Please reproduce all of the data below exactly, leaving each picture out.

(INFORMATION GIVEN begins)

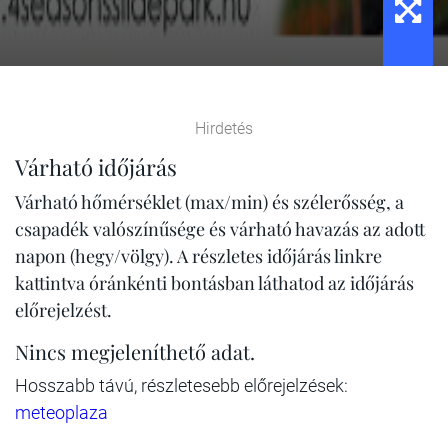
Hirdetés
Várható időjárás
Várható hőmérséklet (max/min) és szélerősség, a
csapadék valószínűsége és várható havazás az adott
napon (hegy/völgy). A részletes időjárás linkre
kattintva óránkénti bontásban láthatod az időjárás
előrejelzést.
Nincs megjeleníthető adat.
Hosszabb távú, részletesebb előrejelzések:
meteoplaza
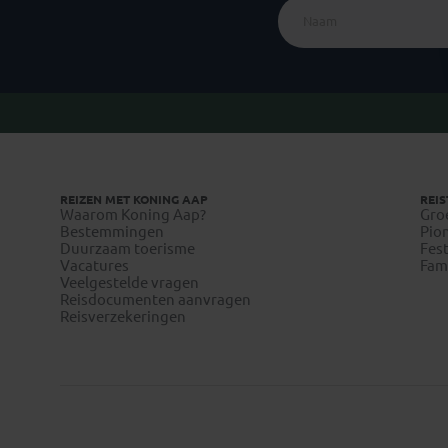
REIZEN MET KONING AAP
REIS
Waarom Koning Aap?
Gro
Bestemmingen
Pion
Duurzaam toerisme
Fest
Vacatures
Fami
Veelgestelde vragen
Reisdocumenten aanvragen
Reisverzekeringen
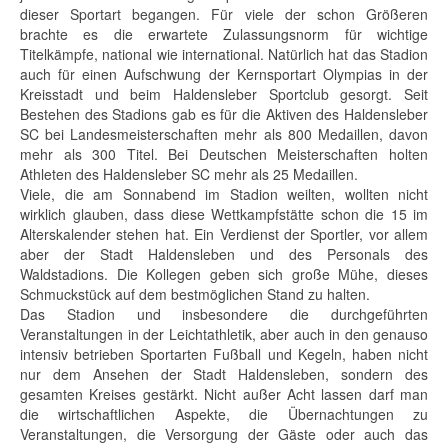
dieser Sportart begangen. Für viele der schon Größeren
brachte es die erwartete Zulassungsnorm für wichtige
Titelkämpfe, national wie international. Natürlich hat das Stadion
auch für einen Aufschwung der Kernsportart Olympias in der
Kreisstadt und beim Haldensleber Sportclub gesorgt. Seit
Bestehen des Stadions gab es für die Aktiven des Haldensleber
SC bei Landesmeisterschaften mehr als 800 Medaillen, davon
mehr als 300 Titel. Bei Deutschen Meisterschaften holten
Athleten des Haldensleber SC mehr als 25 Medaillen.
Viele, die am Sonnabend im Stadion weilten, wollten nicht
wirklich glauben, dass diese Wettkampfstätte schon die 15 im
Alterskalender stehen hat. Ein Verdienst der Sportler, vor allem
aber der Stadt Haldensleben und des Personals des
Waldstadions. Die Kollegen geben sich große Mühe, dieses
Schmuckstück auf dem bestmöglichen Stand zu halten.
Das Stadion und insbesondere die durchgeführten
Veranstaltungen in der Leichtathletik, aber auch in den genauso
intensiv betrieben Sportarten Fußball und Kegeln, haben nicht
nur dem Ansehen der Stadt Haldensleben, sondern des
gesamten Kreises gestärkt. Nicht außer Acht lassen darf man
die wirtschaftlichen Aspekte, die Übernachtungen zu
Veranstaltungen, die Versorgung der Gäste oder auch das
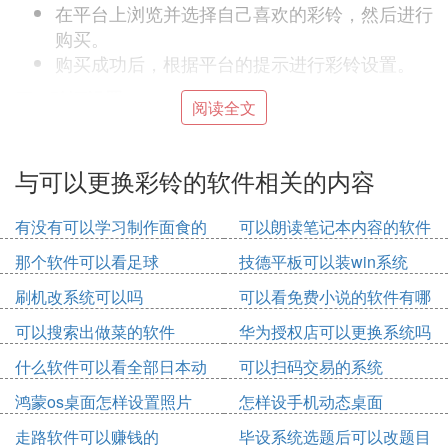
在平台上浏览并选择自己喜欢的彩铃，然后进行
购买。
购买成功后，根据平台的提示进行彩铃设置。
四、验证设置
阅读全文
设置完成后，可以让朋友拨打自己的手机，以试
听是否设置成功。
与可以更换彩铃的软件相关的内容
如果设置不成功，可以拨打运营商的客服电话，
寻求客服人员的帮助来完成设置。
有没有可以学习制作面食的
可以朗读笔记本内容的软件
五、其他定制方式
软件
那个软件可以看足球
技德平板可以装win系统
除了在运营商的官方平台上定制彩铃外，还可以
刷机改系统可以吗
可以看免费小说的软件有哪
在一些第三方音乐软件中进行定制。
些
但请注意，使用彩铃通常需要付费，具体费用标
可以搜索出做菜的软件
华为授权店可以更换系统吗
准可咨询运营商或查看平台上的相关说明。
什么软件可以看全部日本动
可以扫码交易的系统
通过以上步骤，你就可以成功设置自己想要的彩铃
漫免费
鸿蒙os桌面怎样设置照片
怎样设手机动态桌面
了。
走路软件可以赚钱的
毕设系统选题后可以改题目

(INFORMATION GIVEN ends)

* [RESPONSE TO THE TASK]:
Hirdetés
Várható időjárás
Várható hőmérséklet (max/min) és szélerősség, a
csapadék valószínűsége és várható havazás az adott
napon (hegy/völgy). A részletes időjárás linkre
kattintva óránkénti bontásban láthatod az időjárás
előrejelzést.
Nincs megjeleníthető adat.
Hosszabb távú, részletesebb előrejelzések:
meteoplaza
REIZEN MET KONING AAP
REIS
Waarom Koning Aap?
Gro
Bestemmingen
Pion
Duurzaam toerisme
Fest
Vacatures
Fami
Veelgestelde vragen
Reisdocumenten aanvragen
Reisverzekeringen
dieser Sportart begangen. Für viele der schon Größeren
brachte es die erwartete Zulassungsnorm für wichtige
Titelkämpfe, national wie international. Natürlich hat das Stadion
auch für einen Aufschwung der Kernsportart Olympias in der
Kreisstadt und beim Haldensleber Sportclub gesorgt. Seit
Bestehen des Stadions gab es für die Aktiven des Haldensleber
SC bei Landesmeisterschaften mehr als 800 Medaillen, davon
mehr als 300 Titel. Bei Deutschen Meisterschaften holten
Athleten des Haldensleber SC mehr als 25 Medaillen.
Viele, die am Sonnabend im Stadion weilten, wollten nicht
wirklich glauben, dass diese Wettkampfstätte schon die 15 im
Alterskalender stehen hat. Ein Verdienst der Sportler, vor allem
aber der Stadt Haldensleben und des Personals des
Waldstadions. Die Kollegen geben sich große Mühe, dieses
Schmuckstück auf dem bestmöglichen Stand zu halten.
Das Stadion und insbesondere die durchgeführten
Veranstaltungen in der Leichtathletik, aber auch in den genauso
intensiv betrieben Sportarten Fußball und Kegeln, haben nicht
nur dem Ansehen der Stadt Haldensleben, sondern des
gesamten Kreises gestärkt. Nicht außer Acht lassen darf man
die wirtschaftlichen Aspekte, die Übernachtungen zu
Veranstaltungen, die Versorgung der Gäste oder auch das
在平台上浏览并选择自己喜欢的彩铃，然后进行
购买。
购买成功后，根据平台的提示进行彩铃设置。
四、验证设置
阅读全文
设置完成后，可以让朋友拨打自己的手机，以试
听是否设置成功。
与可以更换彩铃的软件相关的内容
如果设置不成功，可以拨打运营商的客服电话，
寻求客服人员的帮助来完成设置。
有没有可以学习制作面食的
可以朗读笔记本内容的软件
五、其他定制方式
软件
那个软件可以看足球
技德平板可以装win系统
除了在运营商的官方平台上定制彩铃外，还可以
刷机改系统可以吗
可以看免费小说的软件有哪
在一些第三方音乐软件中进行定制。
些
但请注意，使用彩铃通常需要付费，具体费用标
可以搜索出做菜的软件
华为授权店可以更换系统吗
准可咨询运营商或查看平台上的相关说明。
什么软件可以看全部日本动
可以扫码交易的系统
通过以上步骤，你就可以成功设置自己想要的彩铃
漫免费
鸿蒙os桌面怎样设置照片
怎样设手机动态桌面
了。
走路软件可以赚钱的
毕设系统选题后可以改题目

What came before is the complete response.